**Things to do:**
(a) In the text on climate change, what kind of weather does Scott Collis specialize in?
(b) Print the passage of the climate change text that opens with the words containing "One such researcher" and closes with "PBS to Fox.".
(c) Carry on the climate change text from the point where it stops.

Climate changes. It has done so, often dramatically, over the course of Earth’s geologic timescales, measured in hundreds of thousands and millions of years. Some of these changes might have caused a phenomenon called snowball Earth, a period in which the entire planet froze over. Other changes have taken the planet in the opposite direction.
As science gets better at measuring and deciphering evidence from those atmospheres of the past, researchers are discovering that large climatic episodes are linked to mass extinction events, when much of life on Earth died off.
So, if the climate does change and has tended toward the drastic in the past, why the kerfuffle when we talk about climate change, today?
One of the main points of contention among remaining skeptics, and the point most climate scientists agree on—as well as scientists from many other fields—is whether human activities are the main drivers of rapid climate change.
What once took those long geologic periods to melt glaciers or transform lush tropical forest to dry savannah is now happening on the scale of a human lifetime, or even faster.
We call this anthropogenic, or human-driven, change.
Researchers at the U.S. Department of Energy’s (DOE) Argonne National Laboratory are working to sort out the details and provide a clearer understanding of climate change.
They are involved, for example, in profiling day-to-day changes in wind, temperature and humidity to assist in accurate weather forecasts. They have developed groundbreaking models that predict future hazardous conditions, like wildfires, drought and tropical storms. And they use those models to help communities make better decisions on how to locate or support critical infrastructure needed to deliver electricity, gas and communications.
One such researcher is Scott Collis, an atmospheric scientist specializing in thunderstorms. A public voice on the issue of climate change, Collis has tried to make scientific information accessible to audiences on broadcasts ranging from PBS to Fox.

**Dataset extract:**
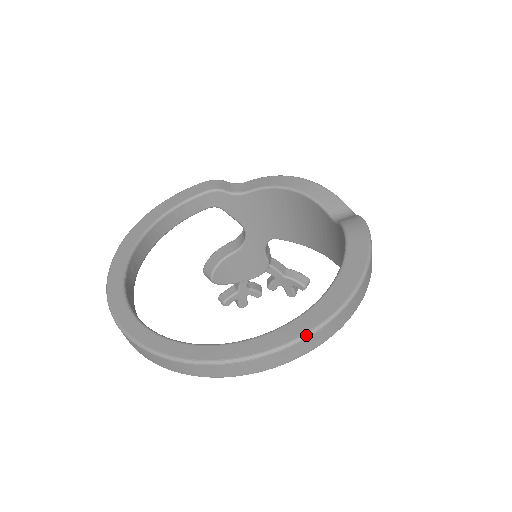
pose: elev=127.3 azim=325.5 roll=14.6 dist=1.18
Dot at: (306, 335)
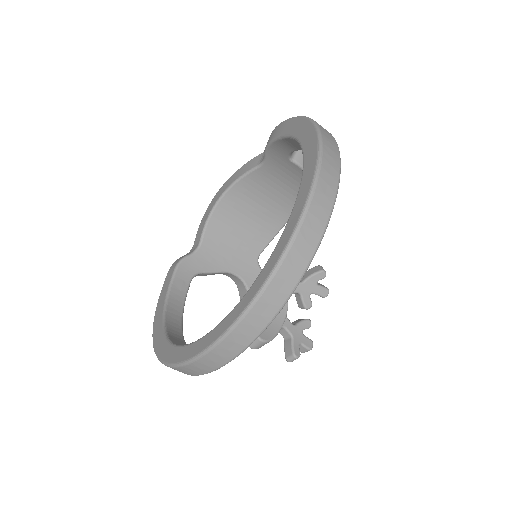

**Responses for each task:**
(a) Thunderstorms.

(b)
One such researcher is Scott Collis, an atmospheric scientist specializing in thunderstorms. A public voice on the issue of climate change, Collis has tried to make scientific information accessible to audiences on broadcasts ranging from PBS to Fox.

(c)
Outlining the broader picture of climate change is easy, suggests Collis, it’s in the finer points—the interactions of ocean currents, heat and clouds, for example—where things start to get complicated. But that doesn’t mean that the main ideas are hard to understand.
So, let’s break it down.
Weather or not
A good place to start is to define the difference between weather and climate, a common sticking point for many people.
You may hear someone say that it’s colder than it should be at a certain time of year, or we’re getting more snow in places that typically aren’t known for snow.
For some, this is evidence that climate change doesn’t exist or that it defeats the idea of global warming. But it’s not that simple.
In a nod to a former Argonne mentor, Collis said climate is what you expect, weather is what you get.
While weather changes all the time, over the long term there are consistent patterns. If you live in or around Chicago, for example, you’ve likely experienced several seasons in one day (thus the maxim, “if you don’t like the weather in Chicago, wait 15 minutes”).
Yet, Midwesterners expect that the summer will be warmest in August, and January will most always bring cold temps, angry winds and slick roads.
This repeated and consistent cycle of weather over a given region and an expanse of time is called climate.
The National Oceanic and Atmospheric Administration (NOAA) keeps track of both weather and climate. Every 10 years, it releases climate normals, or averaged weather observations collected from weather stations across a region, a continent or the globe.
Each 10-year report is based on 30 years’ worth of weather observations and helps scientists predict what temperatures and other conditions might look like over the next 10 years. The most recent climate normal report includes the two hottest decades on record, globally, from 2000 to 2019.
“The latest climate normal showed not only a massive increase in temperatures, but interesting changes in precipitation as well,” said Collis.
These changes in precipitation are driving larger, more severe storms—yes, even snow—and piquing the interest of scientists like Collis.
So that’s weather and climate. Now, here’s why scientists call current events anthropogenic climate change.
Understanding the cause
Just as climate is an accumulation of weather, climate change is caused by the over-accumulation of certain gases in the atmosphere.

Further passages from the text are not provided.